Editorials

How hiring spike chipped away at pension reform

The California Public Employees’ Retirement System board meets in December. CalPERS added 20 employees the last week of 2012, days before rules took effect to reduce pensions for new hires.
The California Public Employees’ Retirement System board meets in December. CalPERS added 20 employees the last week of 2012, days before rules took effect to reduce pensions for new hires. The Associated Press

There are some murky questions about an unusual hiring spree at the end of 2012 by some local and state agencies before badly needed pension reform kicked in.

It’s clear who the biggest winners are – the employees who sneaked in under the wire and will retire with a more generous pension formula irresponsibly approved by legislators and then-Gov. Gray Davis in 1999 at organized labor’s behest. Under those old rules, they can retire at age 55 with 2 percent of salary for each year worked. A worker in the same job hired on or after Jan. 1, 2013, will have to work until 62 to get the same benefits. (Public safety employees get higher benefits.)

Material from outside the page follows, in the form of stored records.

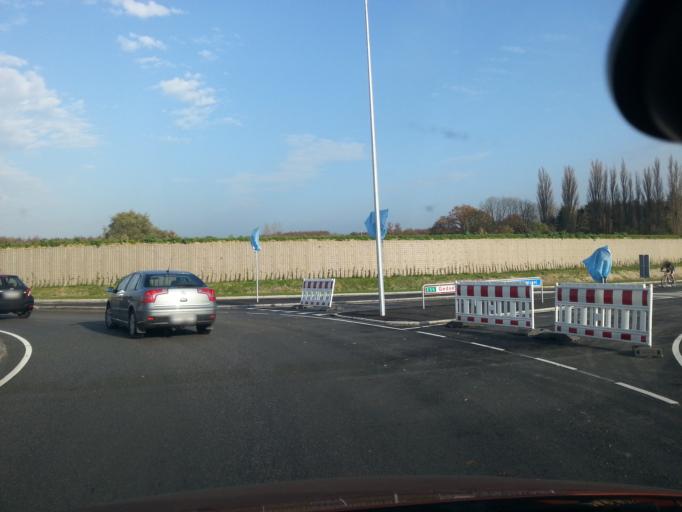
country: DK
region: Zealand
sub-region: Guldborgsund Kommune
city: Nykobing Falster
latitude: 54.7829
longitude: 11.8820
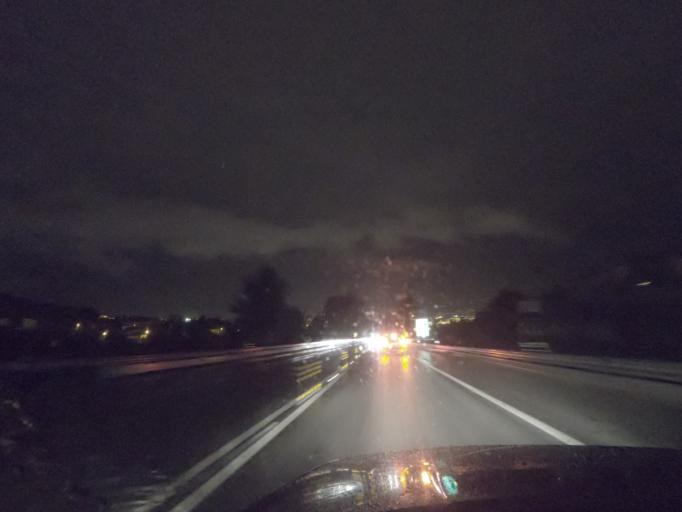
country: PT
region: Vila Real
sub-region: Vila Real
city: Vila Real
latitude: 41.3163
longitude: -7.7147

It’s also clear who the biggest losers are – the government employers who are part of the California Public Employees’ Retirement System and who put themselves, and taxpayers, on the hook for higher pension payments.

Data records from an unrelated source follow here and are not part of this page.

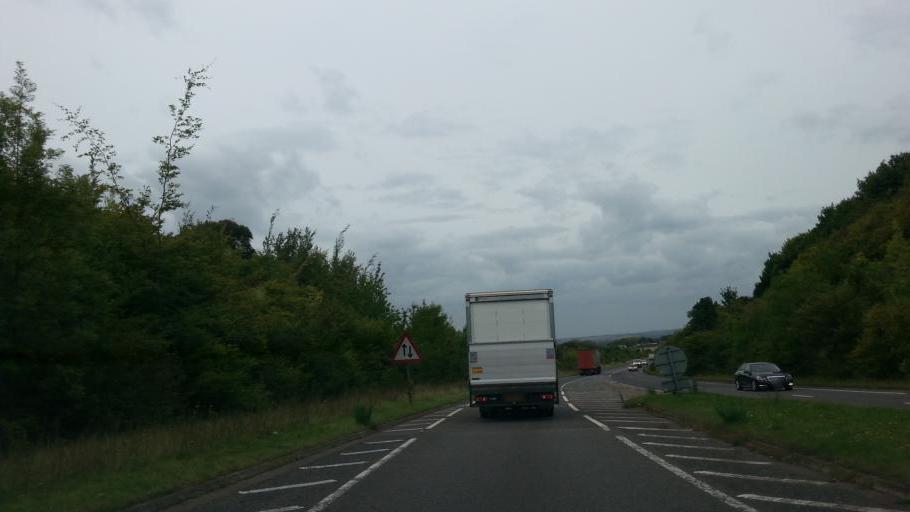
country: GB
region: England
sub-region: Hertfordshire
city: Royston
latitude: 52.0517
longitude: -0.0025
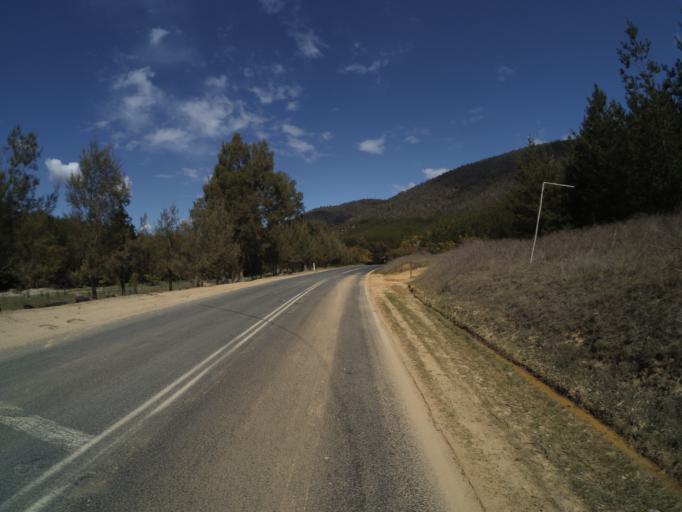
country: AU
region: Australian Capital Territory
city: Macquarie
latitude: -35.3641
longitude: 148.9521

As The Sacramento Bee’s Adam Ashton and Phillip Reese reported Sunday, 707 government workers started on the job during the last week of 2012 – triple the average number of new hires in the last week of other years between 2007 and 2014. More than 200 went on government payrolls on Dec. 31, 2012, a Monday, the very last day before the new pension rules took effect.

It’s more than coincidence. The hiring at one agency is already under investigation. Other agencies also ought to review the hiring spike to make sure all personnel policies were followed.

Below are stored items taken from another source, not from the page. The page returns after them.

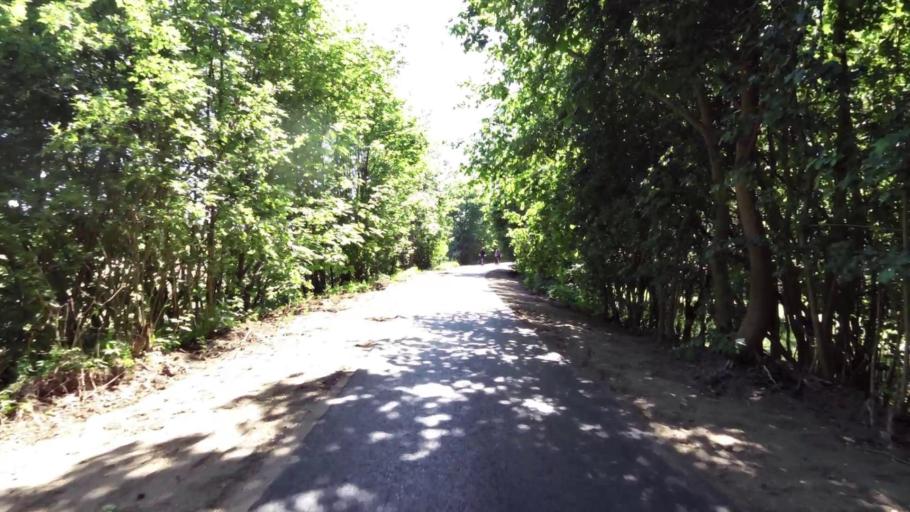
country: PL
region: West Pomeranian Voivodeship
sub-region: Powiat gryfinski
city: Gryfino
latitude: 53.2237
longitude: 14.5532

The state Board of Equalization is reviewing its 25 hires in that last week, including at least 10 at a new call center in Culver City. The state Department of Finance has already requested records on those hires as part of an audit that is also looking at special pay raises given to 16 high-level managers in 2015.

CalPERS, which understands pension rules better than any agency, added 20 employees the last week of 2012. It’s a bad example when in December the CalPERS board lowered its projected investment profit rate from 7.5 percent a year to 7 percent – a move that will mean higher contributions from local governments and employees.

The better example was set by agencies that saved taxpayers money by waiting until after the pension change to hire, adding about 3,250 employees in January 2013. Pension reform – inadequate as it was and later watered down by CalPERS – will save a lot of money over the long run.

But when Gov. Jerry Brown signed the law in September 2012, his administration did not specifically direct departments to hold off hiring until after it took effect. In hindsight, it should have.